2007-11-25T00:38:23Z

Dear SQL language "designers",

Please report to my office to receive your beating.

Thanks,
Management

jeffr_tech @ 2007-11-06T13:50:00

2007-11-06T23:57:03Z

Here's my horrible hack for the day. I have two identical lcd displays that I've been using independently on different computers. I wanted to join them into one display on my main development box so I bought a dual head ATI X1300 pro card. Turns out the ati video support in x windows isn't as good as I thought.

The new radeonhd driver has only been in development for a few weeks and only supports VGA connectors and clones the image to both screens. Fortunately for me all of the registers were being programed for the second CRTC (sort of like a display driver). I hacked it up to make sort of a virtual desktop area and then pointed the second CRTC at the second half of the frame buffer. Shockingly it worked with only a couple hours of hacking. To X it still looks like a virtual desktop so it tried to scroll around until I removed that with a hammer.

Patch is here: http://people.freebsd.org/~jeff/rhd-multihead.diff

There's no bounds checking to make sure you actually have enough video memory. It also only works if both devices are the same resolution and display depth. Still it's not too bad for my first time working on a video driver. I'm also happy to support ATI/AMD for releasing their docs.

jeffr_tech @ 2007-11-03T16:34:00

2007-11-04T00:40:20Z

Some scheduler updates; Long ago I got rid of slice size adjustment to facilitate different cpu allocation based on nice. I've now brought it back for a different purpose. To reduce latency for timesharing threads when there is significant load on the run-queue I now turn down the allowed slice size. Each CPU now keeps track of the sum of the interactive scores of all threads on the run-queue. This is better than a simple load count since it takes into consideration the likely runtime for each thread.

I also found that the larger default slice size in ULE actually pessimizes some workloads. For example, parallel buildworlds. I hypothesize that allowing a compiler to run for too long without allowing make or similar to run reduces the amount of potential concurrency since new jobs can't be scheduled. It's just a theory however, hard to directly measure, but cutting the slice size from ~100ms to ~50ms actually yielded a ~3% perf improvement on a parallel buildworld. Surprising!

ULE will not be the default scheduler in 7.0 but is a selectable option.

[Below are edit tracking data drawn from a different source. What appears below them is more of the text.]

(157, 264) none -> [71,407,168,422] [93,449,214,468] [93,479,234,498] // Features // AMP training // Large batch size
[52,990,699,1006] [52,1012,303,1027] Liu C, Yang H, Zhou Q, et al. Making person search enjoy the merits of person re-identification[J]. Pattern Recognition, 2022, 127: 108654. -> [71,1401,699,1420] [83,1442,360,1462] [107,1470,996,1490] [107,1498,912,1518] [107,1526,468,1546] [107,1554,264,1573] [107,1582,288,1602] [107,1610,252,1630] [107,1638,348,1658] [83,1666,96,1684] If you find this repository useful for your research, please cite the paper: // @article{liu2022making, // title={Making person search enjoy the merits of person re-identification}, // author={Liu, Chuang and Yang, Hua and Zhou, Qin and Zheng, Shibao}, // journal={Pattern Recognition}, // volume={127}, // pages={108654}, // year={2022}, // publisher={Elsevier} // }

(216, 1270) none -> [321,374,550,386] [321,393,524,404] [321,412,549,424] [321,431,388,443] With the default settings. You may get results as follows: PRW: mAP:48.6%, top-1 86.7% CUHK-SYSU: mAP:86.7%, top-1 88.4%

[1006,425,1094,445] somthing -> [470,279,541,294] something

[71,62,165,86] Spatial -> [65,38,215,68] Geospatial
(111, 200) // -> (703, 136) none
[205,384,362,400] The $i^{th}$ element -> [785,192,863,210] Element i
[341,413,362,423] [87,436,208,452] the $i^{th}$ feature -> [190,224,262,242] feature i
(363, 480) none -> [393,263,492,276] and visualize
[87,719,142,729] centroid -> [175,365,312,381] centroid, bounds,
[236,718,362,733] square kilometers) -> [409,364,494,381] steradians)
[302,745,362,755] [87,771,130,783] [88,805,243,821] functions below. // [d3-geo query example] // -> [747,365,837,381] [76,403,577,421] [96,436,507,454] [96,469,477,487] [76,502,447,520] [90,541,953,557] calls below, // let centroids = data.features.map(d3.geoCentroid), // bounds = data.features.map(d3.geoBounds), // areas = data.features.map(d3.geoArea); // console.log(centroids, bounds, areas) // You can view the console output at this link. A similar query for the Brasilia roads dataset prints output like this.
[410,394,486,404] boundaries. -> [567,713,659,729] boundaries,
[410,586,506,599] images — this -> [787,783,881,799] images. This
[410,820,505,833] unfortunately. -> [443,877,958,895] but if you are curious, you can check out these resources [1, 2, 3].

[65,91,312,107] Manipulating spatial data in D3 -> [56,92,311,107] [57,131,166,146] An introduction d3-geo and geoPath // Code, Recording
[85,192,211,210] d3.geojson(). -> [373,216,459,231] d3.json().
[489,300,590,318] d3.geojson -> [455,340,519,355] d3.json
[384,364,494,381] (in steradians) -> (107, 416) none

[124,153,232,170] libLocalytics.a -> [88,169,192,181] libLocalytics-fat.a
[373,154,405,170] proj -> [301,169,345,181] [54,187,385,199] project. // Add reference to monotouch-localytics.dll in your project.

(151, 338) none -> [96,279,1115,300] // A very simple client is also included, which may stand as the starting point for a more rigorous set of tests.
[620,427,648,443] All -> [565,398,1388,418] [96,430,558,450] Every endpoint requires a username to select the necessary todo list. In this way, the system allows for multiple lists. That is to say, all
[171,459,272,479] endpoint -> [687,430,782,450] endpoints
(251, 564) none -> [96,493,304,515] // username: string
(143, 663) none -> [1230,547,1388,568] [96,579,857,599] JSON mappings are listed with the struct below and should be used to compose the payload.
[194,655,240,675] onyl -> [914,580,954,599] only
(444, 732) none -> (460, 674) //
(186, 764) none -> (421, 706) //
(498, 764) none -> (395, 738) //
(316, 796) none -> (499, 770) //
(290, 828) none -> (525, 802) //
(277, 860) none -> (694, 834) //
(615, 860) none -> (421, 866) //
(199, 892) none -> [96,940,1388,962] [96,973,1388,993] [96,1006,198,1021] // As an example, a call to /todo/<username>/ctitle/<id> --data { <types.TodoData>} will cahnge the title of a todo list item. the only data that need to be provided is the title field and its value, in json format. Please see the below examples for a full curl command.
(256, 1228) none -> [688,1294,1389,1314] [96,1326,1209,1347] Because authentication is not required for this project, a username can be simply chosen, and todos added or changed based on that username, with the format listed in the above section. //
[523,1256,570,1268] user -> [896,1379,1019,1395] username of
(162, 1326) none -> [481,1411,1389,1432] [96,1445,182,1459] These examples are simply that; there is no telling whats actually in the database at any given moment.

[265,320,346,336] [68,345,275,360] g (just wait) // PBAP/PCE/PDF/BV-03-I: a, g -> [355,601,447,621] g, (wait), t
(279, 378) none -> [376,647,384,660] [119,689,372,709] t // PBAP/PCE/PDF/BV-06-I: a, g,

It is the default in -CURRENT and will be for 7.1.

jeffr_tech @ 2007-10-14T19:36:00

2007-10-15T02:38:54Z

We made it to Maui. I forgot how many stars there are in the sky. We rented a nice house on a good size lot with 10 or so different types of fruit trees and a view of the ocean. It's even walking distance to many restaurants and fairly bike friendly. We couldn't be happier.

I will still be mostly unavailable for the next two weeks as our things are crossing the pacific. Then I will finish setting up my 8core Xeon with Solaris, Linux, and FreeBSD for bit of scalability testing.